Se la vita dei sostenitori di Trump vale meno

Vi ricordate la – sacrosanta – indignazione per la terribile morte dell’afroamericano George Floyd che ci ha accompagnato in questi mesi? Dimenticate tutto. Ci sono vite che valgono, e altre no. Quella dei sostenitori di Donald Trump sembra valere pochissimo. Ma ricordiamo i tragici fatti. Come riportato dall’agenzia Agi, gli scontri hanno fatto una vittima anche a Portland, in Oregon, e hanno infuocato ancora di più l’accesa campagna elettorale per le presidenziali degli Stati Uniti. Questa volta il decesso è avvenuto tra le fila dei sostenitori del presidente Donald Trump, secondo una prima ricostruzione. La sparatoria è avvenuta ieri sera intorno alle 20.45 (ora locale, le 5.45 in Italia), nel centro della città sulla costa nord-orientale. Gli agenti, intervenuti sul posto, hanno trovato a terra un uomo raggiunto al petto da un colpo d’arma da fuoco. Le circostanze sono ancora poco chiare, resta ancora da stabilire il collegamento dell’omicidio con le proteste. Dalle foto pubblicate dai media, emerge che la vittima indossava un berretto e una maglietta dei Patriot Prayer, un gruppo locale che sostiene il presidente Usa.

Come riportato da Fox News, Patriot Prayer è la creazione dell’attivista conservatore ed ex candidato al Senato di Washington Joey Gibson. L’uomo che è stato ucciso a colpi di arma da fuoco a Portland nella schermaglia con i manifestanti Black Lives Matter era un sostenitore di Patriot Prayer, gruppo che non ha grande importanza a livello nazionale ma che è ben noto nel Pacifico nord-occidentale.

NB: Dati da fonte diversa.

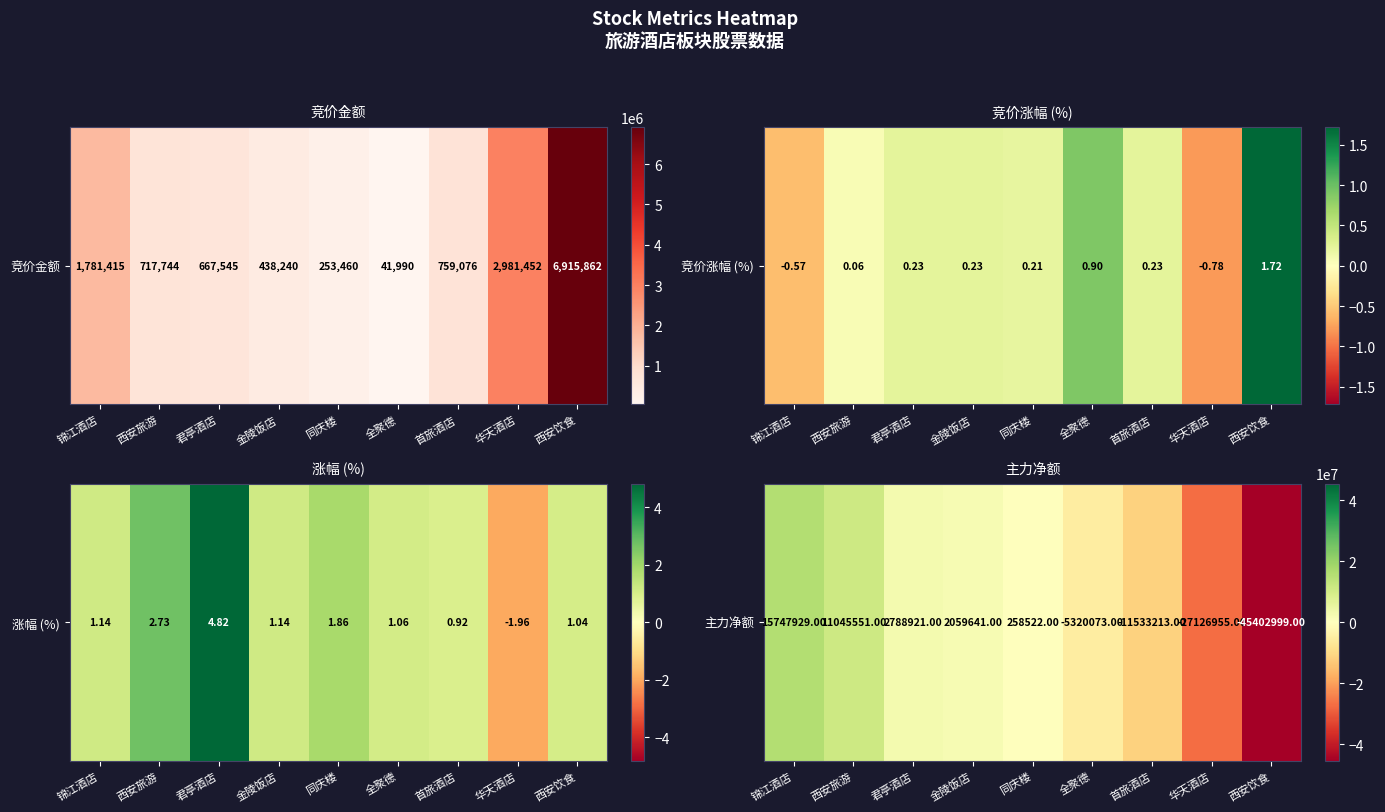

Reading left to right, list all the values displayed in this chart.

锦江酒店=15747929	西安旅游=11045551	君亭酒店=2788921	金陵饭店=2059641	同庆楼=258522	全聚德=-5320073	首旅酒店=-11533213	华天酒店=-27126955	西安饮食=-45402999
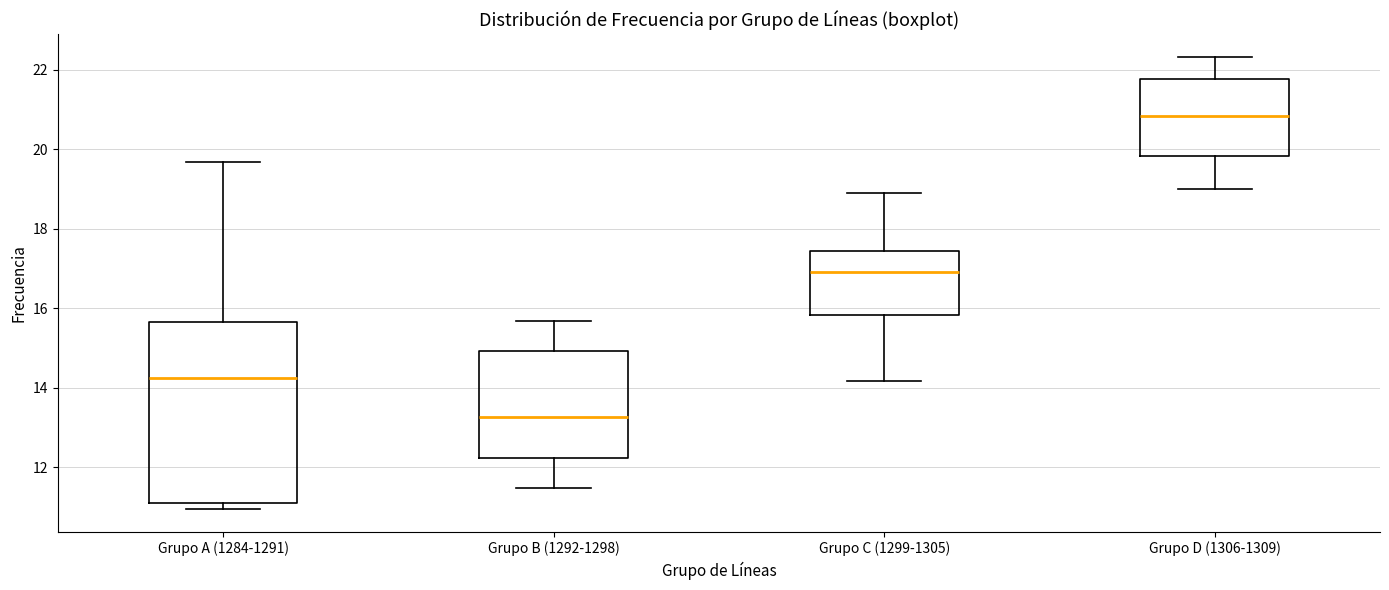

Which box's median line is the highest?

Grupo D (1306-1309)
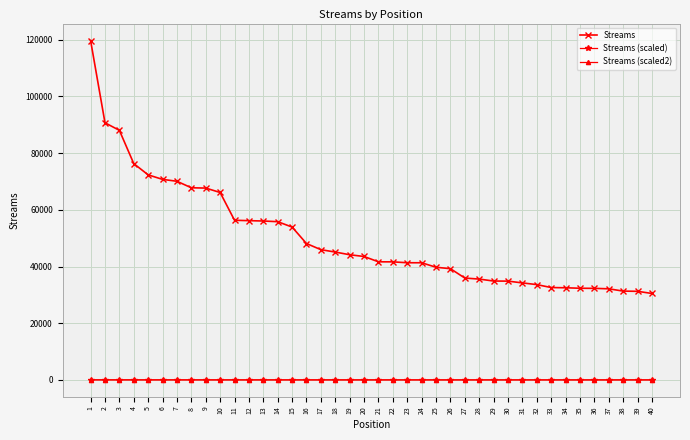

What is the difference between the Streams (scaled) values at 31 and 39?

0.7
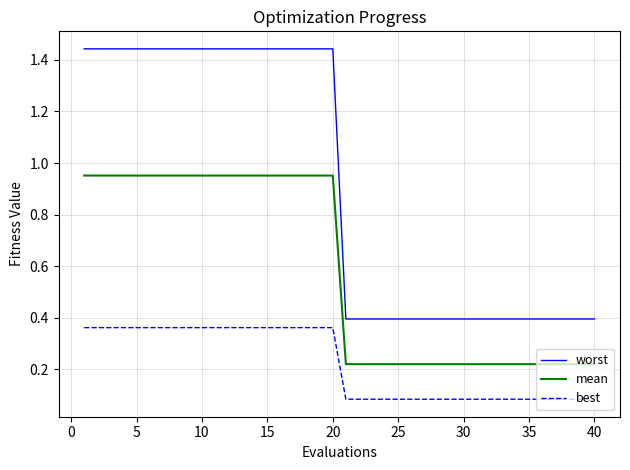

Rank the series by their average value, from highest to lowest.

worst, mean, best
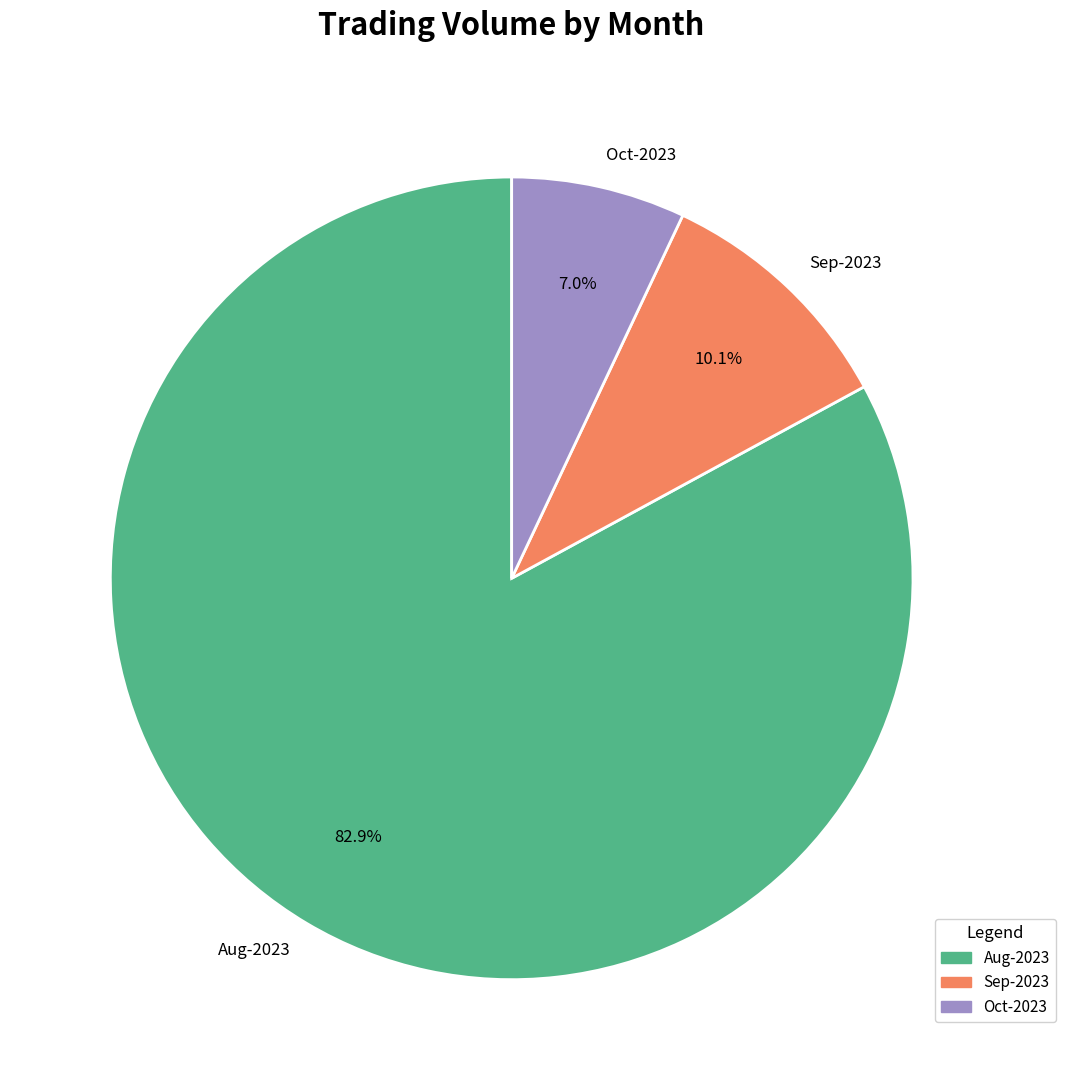

Count the number of slices in the pie.

3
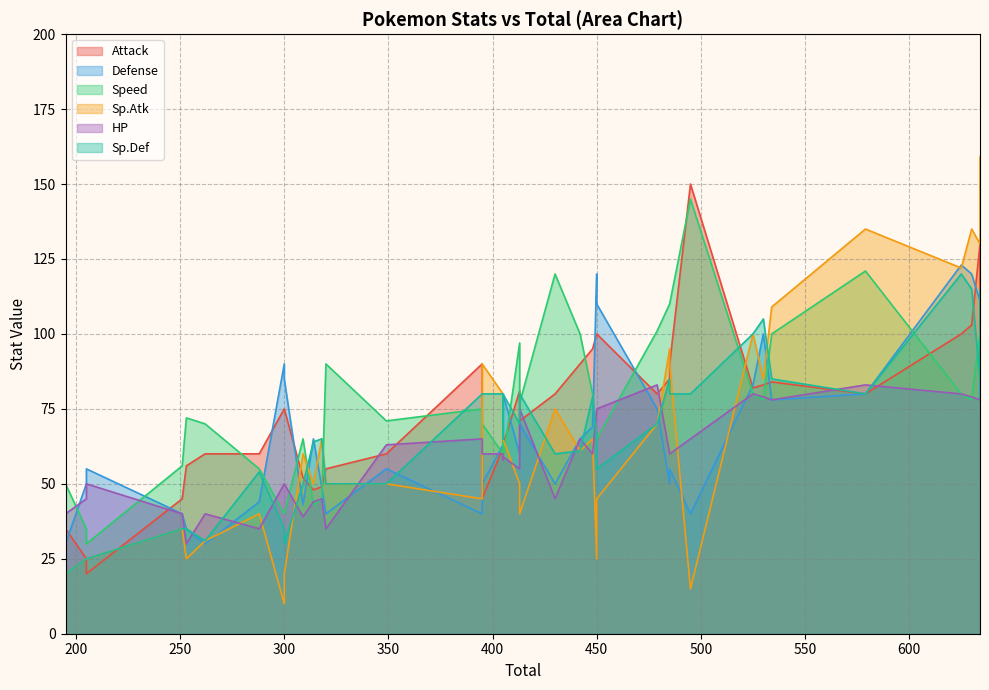

Which category has the lowest value across all series?

300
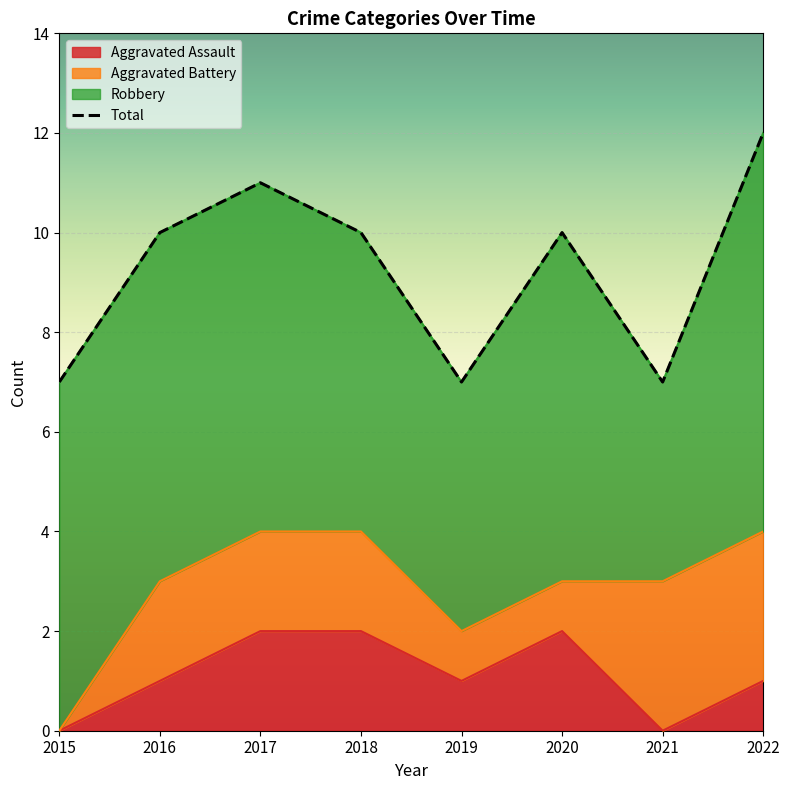

True or false: Total and Aggravated Assault intersect in this chart.

False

La vittima della sparatoria è stata identificata da Gibson come Aaron “Jay” Danielson, di Portland, soprannominato Jay Bishop.

Aaron “Jay” Danielson però non è George Floyd, non interessa a una certa narrazione, e l’eco della sua morte non conquista le prime pagine dei giornali internazionali. Era un sostenitore di Trump, il presidente repubblicano più odiato dall’opinione pubblica progressista di sempre. Stesso destino anche per Tamarris L. Bohannon, l’agente di polizia di St. Louis che è stato colpito alla testa sabato dai manifestanti ed è morto nelle scorse ore. Lascia la moglie e tre figli. Ma per lui non ci saranno editoriali dedicati né prime pagine: anche se era afroamericano, proprio come George Floyd.

Non solo non indigna la morte del sostenitore di Donald Trump Aaron “Jay” Danielson ma c’è anche chi, fra le fila di Black Lives Matter e Antifa, esulta per la sua barbara uccisione. Alla faccia della tolleranza e di altre belle parole di cui si riempiono la bocca i progressisti. “Era un fottuto nazista. La nostra comunità ha resistito e ha portato fuori la spazzatura”. Lo riporta il New York Post. I video pubblicati dai giornalisti indipendenti Andy Ngo e Ian Miles Cheong mostrano una bandiera americana bruciata mentre la folla festeggia la notizia della morte del supporter del presidente Donald Trump. Cosa ancora più grave, il sindaco dem della città di Portland, Ted Weeler, invece di esprimere le condoglianze alla famiglia del morto, giurando che i colpevoli sarebbero stati assicurati alla giustizia o dicendo che avrebbe finalmente accettato un’offerta permanente di aiuto dal presidente Trump, ha scelto di fare un discorso di campagna politica attaccando il presidente Usa: “Ora voglio che fermi la violenza che hai contribuito a creare. Ciò di cui l’America ha bisogno è che tu venga fermato”. Stiamo assistendo a una situazione esplosiva alimentata da una pericolosissima polarizzazione della società americana che potrebbe portare a nuove tragedie e a ulteriori morti. E anche se tutti scaricano la colpa sul presidente Donald Trump, i democratici non fanno nulla per fermare le violenze dei manifestanti, alimentando caos e disordine. Verso un punto di non ritorno.